Choose Datadog if: Your organisation is cloud-native, developer-led, and values breadth of integrations over depth of AI automation. Datadog's 600+ integrations and strong developer experience make it the default choice for engineering-driven operations teams. Watch the cost carefully — Datadog bills can grow faster than expected.
Choose New Relic if: You want strong observability with a consumption-based pricing model and are committed to OpenTelemetry as your telemetry standard. New Relic's shift to a per-user model (rather than per-host) is distinctive and can be more economical at scale.
Choose ServiceNow ITOM if: You are already a ServiceNow ITSM customer and want to extend into operations. The CMDB and Event Management integration with ServiceNow's existing workflows creates genuinely differentiated value for ServiceNow-centric organisations.
Choose PagerDuty if: Incident management, on-call scheduling, and escalation are the primary problems to solve. PagerDuty integrates with all observability platforms and is the market leader for pure incident response workflow.
The Honest Assessment
The biggest mistake enterprises make in IT operations is buying observability tooling before establishing observability practices. Tools without instrumentation strategy, without defined SLOs, without on-call culture reform, and without runbook automation deliver a fraction of their potential value.
The organisations that extract genuine value from platforms like Dynatrace and Datadog have done three things first: they have instrumented their services properly (which is harder than it sounds), they have defined what good looks like (SLOs and error budgets), and they have restructured their on-call processes to act on what the tools surface.

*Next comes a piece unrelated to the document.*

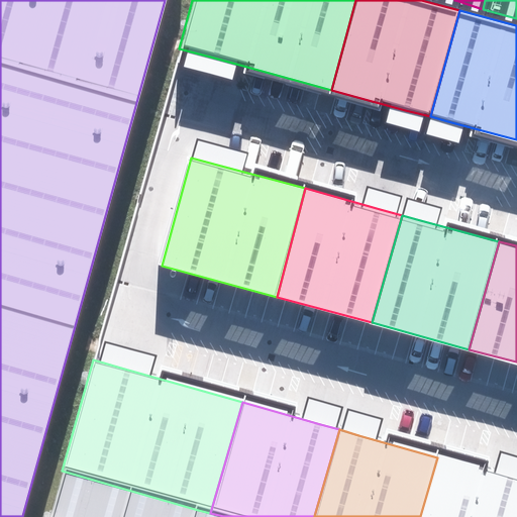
[(516,516),(516,480),(508,478),(437,457),(420,516),(516,516)]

The AIOps opportunity is real but requires patience. The initial implementation of any AIOps platform generates a period of learning — the models need data before they can suppress noise intelligently. Most organisations give up during this period. The ones that persist see compounding returns as the AI models improve.
What to Do Next
Three questions for IT leaders reviewing their operations strategy:
1. What is your mean time to detect and mean time to resolve for P1 incidents? If you cannot answer these precisely, measurement capability is your first investment.
2. What percentage of your monitoring alerts result in a human action? If the answer is less than 20%, you have an alert noise problem that AIOps can address.
3. Is your CMDB accurate enough to be trusted? Configuration management is the foundation of every ITOM capability — if your CMDB is out of date, every tool that depends on it will underperform.